_TRECHO DO DOCUMENTO_
'''

Questão:
Olá professor,estudando para poder responder a questão quanto à revelia no processo do trabalho, estava a ler um artigo publicado por Maria Vitória Ribeiro Terra Franklin e ela ao falar de perempção se refere ao Art. 732 (os dois arquivamentos ocasionam a penalidade dos 6 meses e etc.) e posteriormente ela diz: "Vai mais além o Código de Processo Civil, quando, em seu Art. 268, registra a perda do direito de ação à parte que der causa a três arquivamentos pelo abandono da causa por mais de 30 dias." Dando a entender que com isso no caso de haver uma terceira hipótese de arquivamento (como o abandono por 30 dias) haveria a perempção na causa trabalhista nos moldes da descrita no art. 268 do CPC. O sr. acha que isso seria possível na seara trabalhista? Ou seja, no caso de duas causas de arquivamento se aplicar o art. 732 da CLT e na terceira hipótese de se arquivar ser aplicado de forma subsidiária o CPC com o seu dispositivo 268, o que ocasionaria a extinção do processo sem julgamento de mérito (art. 267) - mesmo que esta pena seja mais gravosa que a prevista no CPC - por haver agora perempção nos moldes do processo civil? Não sei se essa questão seria cabível de ser discutida no blog, mas, até para não tumultuar o "post" da questão preferi abordá-la por e-mail mesmo.Att.,Lauro Ericksen
Caro Lauro e demais alunos,
Com as vênias de praxe aos que diferentemente pensam, creio que não se aplicam ao processo do trabalho o parágrafo único do art. 268 combinado com o inciso III do art. 267, todos do CPC, segundo os quais se tem que, se o autor der causa, por três vezes, à extinção do processo por abandonar a causa por mais de trinta dias, não promovendo os atos e diligências que lhe competir, não poderá intentar nova ação contra o réu com o mesmo objeto, ficando-lhe ressalvada, entretanto, a possibilidade de alegar em defesa o seu direito.
O fundamento para a não aplicação da perempção do CPC é o de que há regramento próprio para a matéria na CLT, especificamente nos artigos 731 e 732, de acordo com os quais, aquele que, tendo apresentado ao distribuidor reclamação verbal, não se apresentar, no prazo de cinco dias, à Vara do Trabalho para fazê-lo tomar por termo, assim como aquele reclamante que, por duas vezes seguidas, der causa ao arquivamento dos autos em razão do não-comparecimento à audiência, incorrerá na pena de perda, pelo prazo de seis meses, do direito de reclamar perante a Justiça do Trabalho.
É dizer, portanto, que a existência da perempção trabalhista impede a aplicação da perempção do CPC, visto que não há omissão quanto à matéria, que justificaria, nos termos do art. 769 da CLT, a aplicação subsidiária do CPC.
Por outro lado, há doutrinadores de nomeada que defendem a idéia de que a perempção celetista difere-se ontologicamente da do CPC, ou seja, de que o que a CLT penaliza é algo diferente do que é penalizado pelo CPC, de maneira que não haveria coincidência das matérias tratadas pelos dois códigos e, portanto, a CLT seria omissa naquilo que aborda o CPC, viabilizando, assim, a aplicação subsidiária deste.

'''

(Itens provenientes de uma fonte de dados)
'''

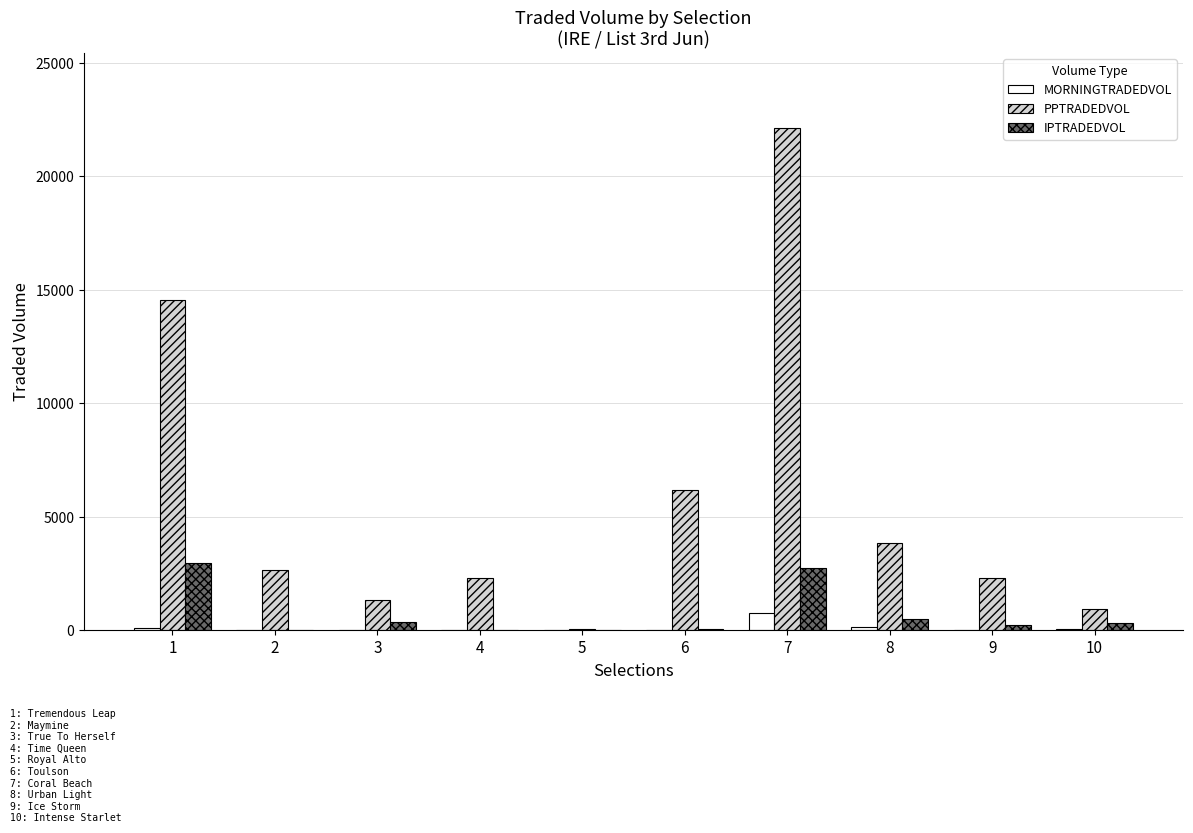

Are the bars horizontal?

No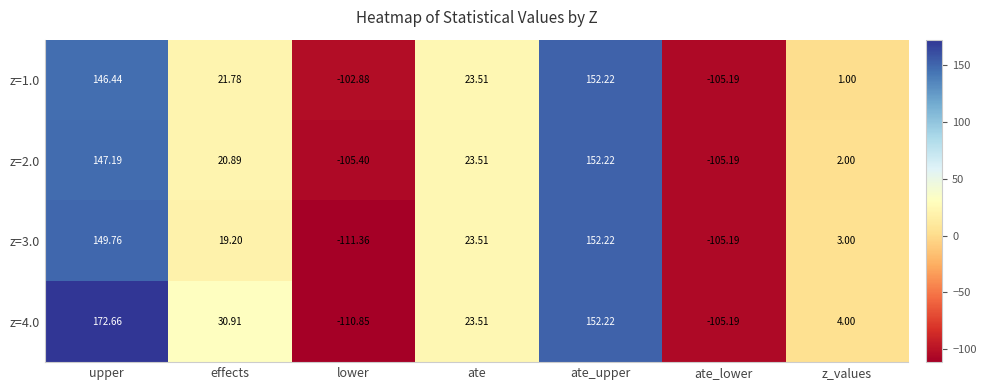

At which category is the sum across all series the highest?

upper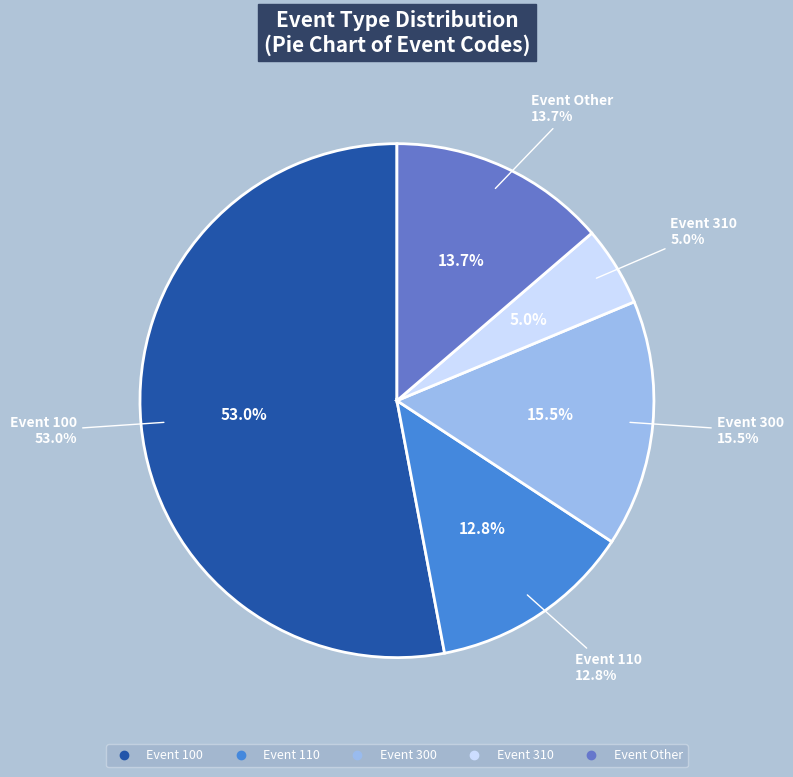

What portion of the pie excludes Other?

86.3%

'''

Transcreva fielmente, do texto sobre a perempção no processo do trabalho, a passagem que vai de "É dizer, portanto, que" até "aplicação subsidiária deste.", inclusive.

É dizer, portanto, que a existência da perempção trabalhista impede a aplicação da perempção do CPC, visto que não há omissão quanto à matéria, que justificaria, nos termos do art. 769 da CLT, a aplicação subsidiária do CPC.
Por outro lado, há doutrinadores de nomeada que defendem a idéia de que a perempção celetista difere-se ontologicamente da do CPC, ou seja, de que o que a CLT penaliza é algo diferente do que é penalizado pelo CPC, de maneira que não haveria coincidência das matérias tratadas pelos dois códigos e, portanto, a CLT seria omissa naquilo que aborda o CPC, viabilizando, assim, a aplicação subsidiária deste.